Hand held computers have to be properly planned, convenient to the users such as physician, surgeons, nurses, paramedics, so that is strain free and end users able to work properly.

It is advisable to have forms content, data-exchange, and vocabulary standards, that are necessary for transmitting complete or partial patient records, and that they are essential to the aggregation of information from many sources, either for longitudinal records for individual patients or for databases of secondary records to be used for research purposes.

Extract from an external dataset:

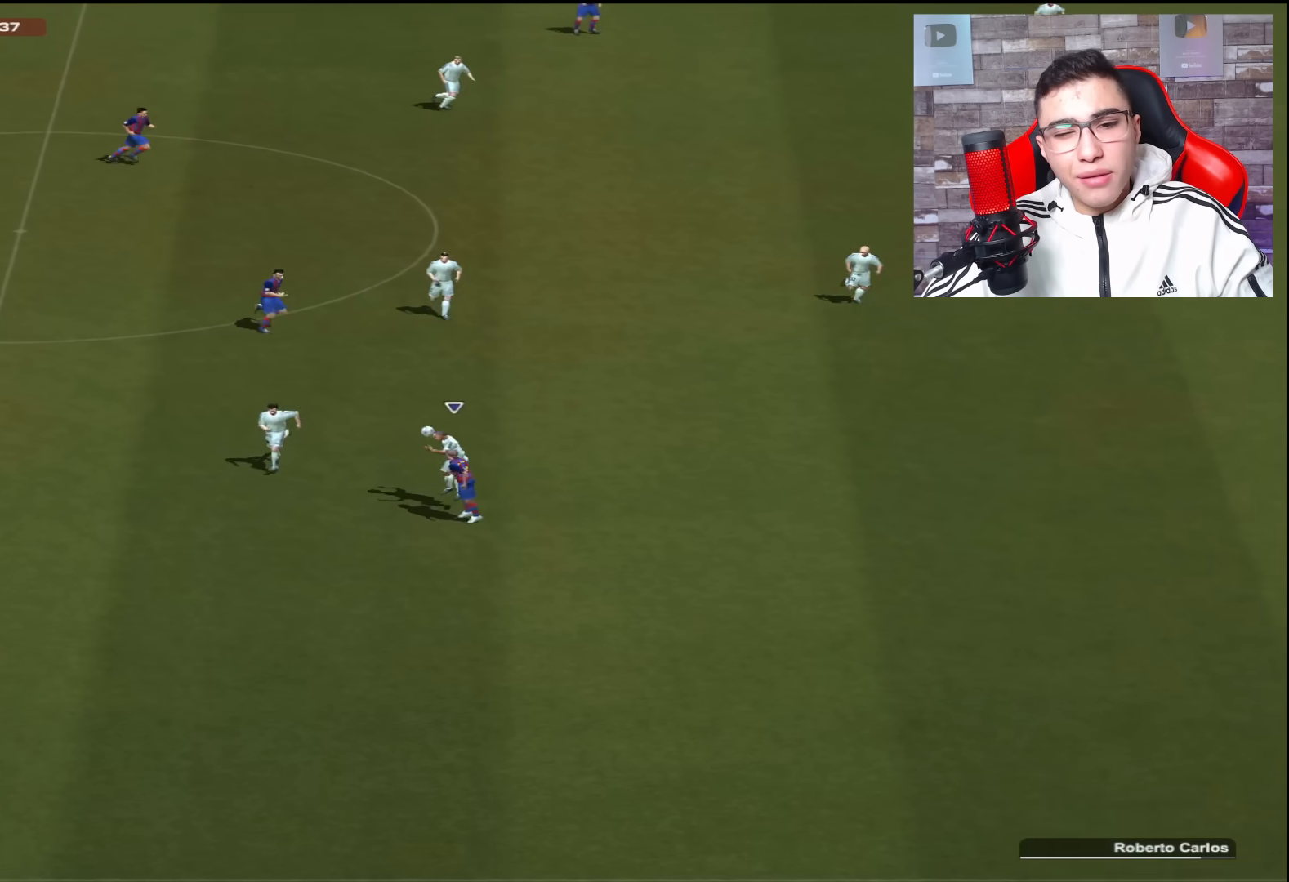
{"buttons": [], "left_stick": "up-left", "right_stick": "center", "events": []}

Training, educating and validating are on ongoing process. Computer literacy varies in most departments, so plan to train and retrain. Attitude is a major factor in this process. If your staff is excited about the conversion, their attitude will spread to other users, thus enhancing the acceptance of the system. Implementing an information system is a challenge, however, the benefits far outweigh the difficulty of installing it and the great benefactor is the patient.

References :

  1. Role of Health Information for Care for Cost, Quality Assurance - published as poster in 13th International Health Record Congress, October -2000, Australia.

  2. Implementing Paperless Medical Record System- by Dr. G.D. Mogli, IHRIM Journal, March, 03, UK.

  3. Chapter - 9 of Medical Record Organization & Management - Computerization of Medical Record Systems by Dr. G.D. Mogli, Jaypee Medical Publishers, India.

  4. Role of Medical Records in Quality Nursing Services - By Dr G.D. Mogli, Oman Nursing Journal, July 2004.